Plessinger declined to provide any specifics, citing a federal law protecting the privacy of hospital patients.
Jessica's grandmother, Ruth Lunsford, 77, said in a telephone interview that she couldn't feel bad about Couey's death.
"He murdered my granddaughter. He didn't show any mercy to my granddaughter," she said. "God took control of it. He took him out of this world. ... I'm not crying, honey. If my legs and feet would hold up, I'd go out and shout all over Citrus County."
The crime prompted many states to pass laws named for Jessica that impose restrictions on sex offenders, including tougher penalties and registration requirements. Florida's version also bans them and others convicted of serious crimes from school grounds.
Couey died just over a month before the Florida Supreme Court was scheduled to hear his automatic appeal. He had an IQ of 78, slightly above the level generally considered mentally disabled, but the judge rejected an argument by his lawyer that he couldn't legally be executed.
The jury that convicted Couey in March recommended 10-2 that he die for his crimes, though the ultimate decision was left to the judge.
Couey, already a convicted sex offender when he committed the crime, was arrested in Georgia and confessed to the killing. That confession was thrown out as evidence because Couey did not have a lawyer present.
Couey spent much of his 2007 trial, which was moved to Miami because of publicity about the case, drawing in coloring books. He looked straight ahead as Circuit Judge Ric Howard told him he should be executed.
Jessica's father, Mark Lunsford, teared up then as he listened to the judge read a detailed history of the case. Outside court, he had a message for Couey: "Skip all these appeals. Take your punishment. Stand up and be a man."
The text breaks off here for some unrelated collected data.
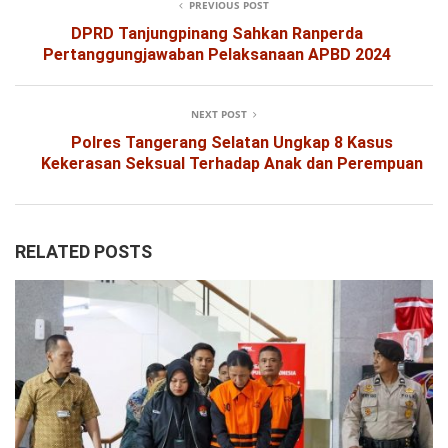
PREVIOUS POST
DPRD Tanjungpinang Sahkan Ranperda
Pertanggungjawaban Pelaksanaan APBD 2024
NEXT POST
Polres Tangerang Selatan Ungkap 8 Kasus
Kekerasan Seksual Terhadap Anak dan Perempuan
RELATED POSTS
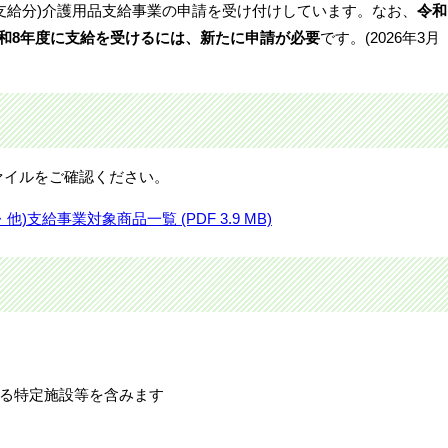
年3月支給分)介護用品支給事業の申請を受け付けしています。なお、
令和
和8年度に支給を受けるには、新たに申請が必要
です。(2026年3月
ァイルをご確認ください。
)支給事業対象商品一覧 (PDF 3.9 MB)
る特定施設等を含みます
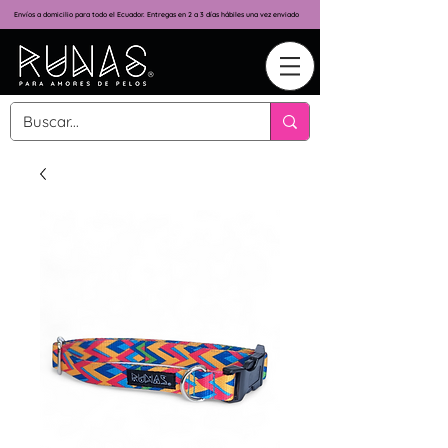
Envíos a domicilio para todo el Ecuador. Entregas en 2 a 3 días hábiles una vez enviado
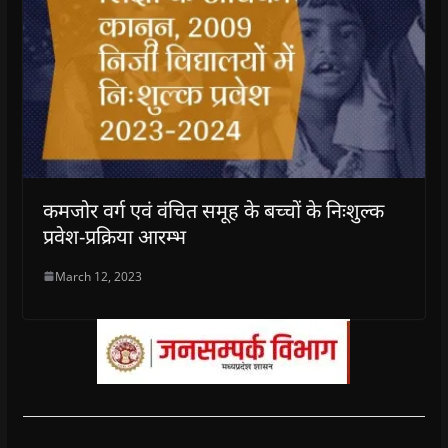
कमजोर वर्ग एवं वंचित समूह के बच्चों के निःशुल्क
प्रवेश-प्रक्रिया आरम्भ
March 12, 2023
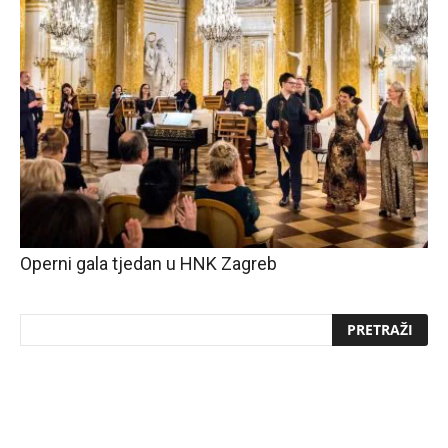
Operni gala tjedan u HNK Zagreb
Couey took Jessica from her bedroom to his nearby trailer in February 2005, triggering a massive search. The third-grader's body was found about three weeks later in a grave in Couey's yard, only about 150 yards from her home.
Couey's confession was thrown out as evidence because he did not have a lawyer present. Jail guards and investigators testified he repeatedly admitted details of the slaying but said he hadn't meant to kill the girl.
Prosecutors also introduced overwhelming physical evidence, including fingerprints and DNA.
Jessica's body was found wrapped in two garbage bags under a foot of dirt.
Couey previously had been convicted of exposing himself to a 5-year-old girl in 1991. His criminal record also included 24 burglary arrests and carrying a concealed weapon.